*INPUT DATA*.
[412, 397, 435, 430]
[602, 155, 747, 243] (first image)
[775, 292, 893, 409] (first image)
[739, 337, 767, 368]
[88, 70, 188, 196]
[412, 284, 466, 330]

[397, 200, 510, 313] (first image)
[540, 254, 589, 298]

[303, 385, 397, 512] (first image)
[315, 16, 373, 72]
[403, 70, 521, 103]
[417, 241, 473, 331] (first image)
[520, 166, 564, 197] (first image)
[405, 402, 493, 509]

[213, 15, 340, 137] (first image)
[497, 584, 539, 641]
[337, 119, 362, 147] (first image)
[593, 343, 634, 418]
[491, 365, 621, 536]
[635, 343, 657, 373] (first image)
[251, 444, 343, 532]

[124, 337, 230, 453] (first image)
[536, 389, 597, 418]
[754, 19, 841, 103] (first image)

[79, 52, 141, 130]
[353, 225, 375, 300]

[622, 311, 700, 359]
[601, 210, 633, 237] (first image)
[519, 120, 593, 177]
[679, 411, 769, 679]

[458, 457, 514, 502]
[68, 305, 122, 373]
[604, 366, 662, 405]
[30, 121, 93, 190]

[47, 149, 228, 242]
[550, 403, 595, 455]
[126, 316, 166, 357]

*ASSIGNMENT*.
Each line from the top of the records above through the line containing "[88, 70, 188, 196]" needs to be transcribed exactly, and no line after it.

*RESULT*.
[412, 397, 435, 430]
[602, 155, 747, 243] (first image)
[775, 292, 893, 409] (first image)
[739, 337, 767, 368]
[88, 70, 188, 196]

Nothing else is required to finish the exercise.